Back to shore to tie a new loop, put on a new leader and a new Semper (black/purple this time). At this point it was around 14H00 and I had to be back at the wharf by 15H00. I was feeling the pressure! Took off again but this time in the opposite direction, walking up the flat in the direction of the wharf. There were a couple of schools of surgeon fish. I spotted a big black geet cruising behind one of these schools and took the cast ahead of him. One long strip and he raced over. A few fast strips and he ate at the rod tip. Same story, max pressure to try force him off the next bommie and another split loop. I was getting pissed off now.

Headed back to shore to tie a new loop but this time I doubled the fly line over before I tied the loop. I was desperate and it was the best solution I had at that point. Headed back out as quickly as possible. Found a fourth napoleon and couldn’t resist taking the shot. This time I just stayed where I was and took the GoPro out of my dry bag and snapped a few shots right there and sent him off. The hook on my Semper was also fucked so I had to replace my fly. I didn’t want to waste any time getting my pack out so I just took the only brush fly off my cap and tied it on. I was frantic with the pressure building up to land that geet and with time heavily against me I was in desperate need of a cigarette. My dry bag was full of water and my cigarettes were soaked. Not good for my nerves.

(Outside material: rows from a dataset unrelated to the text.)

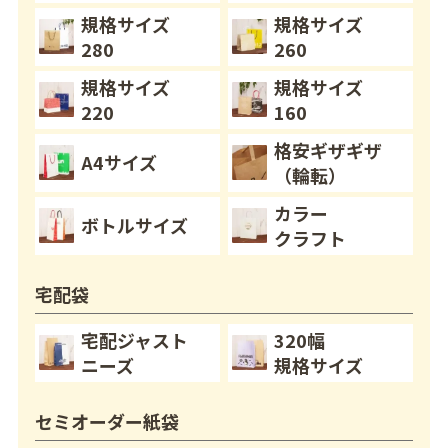
規格サイズ
規格サイズ
280
260
規格サイズ
規格サイズ
220
160
格安ギザギザ
A4サイズ
（輪転）
カラー
ボトルサイズ
クラフト
宅配袋
宅配ジャスト
320幅
ニーズ
規格サイズ
セミオーダー紙袋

Getting desperate... The huge amount of pressure I put on the fish caused the leader to cut through the fly line coating and core. I should have used braided loops and I would not have had the problems I experienced. Chalk it all up to the school of hard knocks!

Getting desperate… The huge amount of pressure I put on the fish caused the leader to cut through the fly line coating and core. I should have used braided loops and I would not have had the problems I experienced. Chalk it all up to the school of hard knocks!

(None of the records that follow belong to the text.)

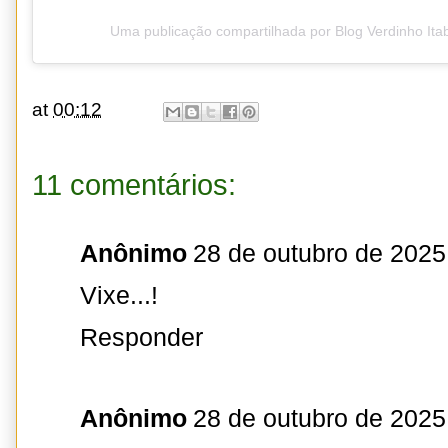
Uma publicação compartilhada por Blog Verdinho It
at
00:12
11 comentários:
Anônimo
28 de outubro de 2025
Vixe...!
Responder
Anônimo
28 de outubro de 2025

Spotted a fifth napoleon and took the shot. He didn’t like the brush fly at all and completely rejected me. I didn’t see any more geets but I did see another napoleon, this one being a real tank, but couldn’t get close enough to take a shot. It would have been pointless anyway given the size of it.

I’d pushed time a bit too far and it was at 16H00 that I had to force myself to give up any chances of landing that geet. I ended my trip with a trigger then took a fast walk back to the wharf to start getting ready for the sail back.

Conclusion

I have personally fished in various saltwater destinations around the Indian Ocean from the Seychelles, Mozambique, Madagascar, the Maldives, Sudan and have experienced world class fishing on film projects in the Seychelles (Alphonse, Astove and Cosmoledo) and in addition to that I have been involved in lengthy exploratory trips in Sudan and Socotra. Kanton atoll was, without a doubt, the best fishing experience I have ever had, and comparing it to my experiences, both fishing and filming, I have to say that it is truly a top flats destination.

Kanton holds huge potential for various other species that we were not able to target. Bumphead parrotfish are definitely around but we did not see any on our short expedition. There are no doubt going to be some crazy sized dogtooth outside of the reef (one big fish was caught on popper from shore) and there will no doubt be billfish and other pelagic species roaming the waters outside of the atoll. Put simply, Kanton is a fish magnet!

Additionally we only scratched the surface of this fishery as we had extremely limited time and poor infrastructure. Luke Wyrsta is going forward with a new trip in May next year and my feelings are that it is going to be epic!

To end off all of this, I would also like to say that I believe that “the journey is the destination” is the most important part of any travel experience. Kanton will stay with me for the rest of my life.